Introduction

Photographs

Photographies explores the many technologies, materials, and practices—in other words, the many “photographies”—that make up the history of photography from its origins in the late-eighteenth century to the end of the twentieth century. The exhibition is arranged around a series of questions:

What is photography?
How do photographs shape memory and identity?
How do photographs circulate knowledge?
How do photographs become works of art?

Bruce Peel Special Collections offers rich resources for this exploration, allowing us to bring together well-known photographs with others that are unique, ordinary, or simply surprising.

Photographies was conceived as both an exhibition for photography enthusiasts and an Open Educational Resource (OER), and was partially funded by a University of Alberta OER award. The result is a digital exhibition that shares the holdings of Bruce Peel Special Collections with a wide audience while also offering a supplement to or replacement for traditional textbooks. Each page of the exhibition connects to open access, online resources that help to contextualize the exhibition's contents. Scholarly sources cited within the exhibition and further readings are listed on the further resources page. 

The digital format offers some advantages over print books by allowing for greater flexibility. Users can choose to move through the exhibition thematically or chronologically, or they can weave their way through the exhibition by clicking on links that pique their interest. In offering various ways to move through and around the exhibition's chronological and thematic structures, we aim to challenge some of the assumptions that inform such structures, for example, that there are clearly defined boundaries between “art photography” and “scientific photography,” or that the newest photographic technologies were always adopted as soon as they were introduced. Some photographs served both artistic and scientific purposes, and therefore appear in multiple thematic areas within the exhibition, while some sections include very different types of technologies within a single time period.

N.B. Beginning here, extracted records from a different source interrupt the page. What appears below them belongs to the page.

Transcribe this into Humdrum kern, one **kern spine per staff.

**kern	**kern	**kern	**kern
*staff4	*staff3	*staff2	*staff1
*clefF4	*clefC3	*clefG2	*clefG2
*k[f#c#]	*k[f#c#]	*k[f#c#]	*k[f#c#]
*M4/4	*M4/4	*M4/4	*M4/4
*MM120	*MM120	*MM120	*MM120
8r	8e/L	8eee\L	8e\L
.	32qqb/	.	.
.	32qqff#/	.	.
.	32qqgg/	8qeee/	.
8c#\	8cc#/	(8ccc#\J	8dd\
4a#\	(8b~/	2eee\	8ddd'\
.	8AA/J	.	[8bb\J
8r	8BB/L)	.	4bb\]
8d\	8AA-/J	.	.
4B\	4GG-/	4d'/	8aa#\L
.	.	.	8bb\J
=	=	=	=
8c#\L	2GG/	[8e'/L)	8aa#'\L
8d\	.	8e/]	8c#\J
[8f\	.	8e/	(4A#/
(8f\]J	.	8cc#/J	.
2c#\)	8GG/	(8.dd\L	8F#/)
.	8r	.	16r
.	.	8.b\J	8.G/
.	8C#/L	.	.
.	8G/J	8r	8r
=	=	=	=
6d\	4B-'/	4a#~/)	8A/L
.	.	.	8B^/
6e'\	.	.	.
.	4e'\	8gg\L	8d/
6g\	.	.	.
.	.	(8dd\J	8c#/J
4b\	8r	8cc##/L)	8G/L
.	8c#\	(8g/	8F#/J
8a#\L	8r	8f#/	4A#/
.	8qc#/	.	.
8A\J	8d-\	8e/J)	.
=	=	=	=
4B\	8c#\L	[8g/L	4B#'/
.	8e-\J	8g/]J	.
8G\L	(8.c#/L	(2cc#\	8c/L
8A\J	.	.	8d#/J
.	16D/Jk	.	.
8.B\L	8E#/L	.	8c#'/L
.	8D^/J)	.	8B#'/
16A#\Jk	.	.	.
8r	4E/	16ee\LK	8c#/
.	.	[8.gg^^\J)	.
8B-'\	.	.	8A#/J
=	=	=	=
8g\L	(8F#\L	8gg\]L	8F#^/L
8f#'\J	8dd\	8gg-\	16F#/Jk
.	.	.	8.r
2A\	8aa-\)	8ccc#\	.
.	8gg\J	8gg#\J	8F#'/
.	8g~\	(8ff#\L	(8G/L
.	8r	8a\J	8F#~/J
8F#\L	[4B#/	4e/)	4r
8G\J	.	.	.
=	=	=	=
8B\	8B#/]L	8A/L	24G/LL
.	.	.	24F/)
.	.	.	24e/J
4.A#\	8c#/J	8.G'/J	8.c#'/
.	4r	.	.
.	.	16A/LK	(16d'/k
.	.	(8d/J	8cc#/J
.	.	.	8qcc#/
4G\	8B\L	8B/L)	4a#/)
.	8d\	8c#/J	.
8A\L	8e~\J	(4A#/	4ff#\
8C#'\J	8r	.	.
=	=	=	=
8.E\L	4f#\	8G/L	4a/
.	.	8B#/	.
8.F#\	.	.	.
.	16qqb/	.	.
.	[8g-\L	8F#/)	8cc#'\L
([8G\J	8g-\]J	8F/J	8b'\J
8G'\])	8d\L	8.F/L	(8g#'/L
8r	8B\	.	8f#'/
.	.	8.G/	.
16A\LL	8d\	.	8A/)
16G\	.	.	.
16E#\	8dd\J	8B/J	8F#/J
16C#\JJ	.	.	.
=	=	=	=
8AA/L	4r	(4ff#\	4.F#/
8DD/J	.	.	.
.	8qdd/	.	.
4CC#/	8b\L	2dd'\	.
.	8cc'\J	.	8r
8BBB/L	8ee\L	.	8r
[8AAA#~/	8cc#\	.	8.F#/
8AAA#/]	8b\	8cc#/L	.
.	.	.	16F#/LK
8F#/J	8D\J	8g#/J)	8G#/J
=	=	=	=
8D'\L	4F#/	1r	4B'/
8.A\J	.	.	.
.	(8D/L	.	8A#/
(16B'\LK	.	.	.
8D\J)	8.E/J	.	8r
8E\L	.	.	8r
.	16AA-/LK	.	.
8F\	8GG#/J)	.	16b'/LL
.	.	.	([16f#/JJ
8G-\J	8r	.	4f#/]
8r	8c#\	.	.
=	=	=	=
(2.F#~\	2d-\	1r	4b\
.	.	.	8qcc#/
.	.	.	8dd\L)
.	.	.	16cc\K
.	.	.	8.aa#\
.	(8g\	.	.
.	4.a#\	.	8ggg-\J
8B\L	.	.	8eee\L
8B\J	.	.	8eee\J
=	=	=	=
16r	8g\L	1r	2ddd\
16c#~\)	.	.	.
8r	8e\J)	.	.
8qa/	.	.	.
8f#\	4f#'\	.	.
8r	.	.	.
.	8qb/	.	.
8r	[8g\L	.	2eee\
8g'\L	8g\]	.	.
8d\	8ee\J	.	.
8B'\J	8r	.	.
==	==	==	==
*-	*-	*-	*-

Exploring the history of photography within a single special collections library offers an opportunity to engage with canonical photographs alongside those that fall outside the canonical history of photography. Some of the examples included here remain uncategorized and unstudied, and many refuse to be neatly contained within established themes and periods. This exhibition preserves some of that messiness and complexity in order to call attention to the many “photographies” that make up photography's history.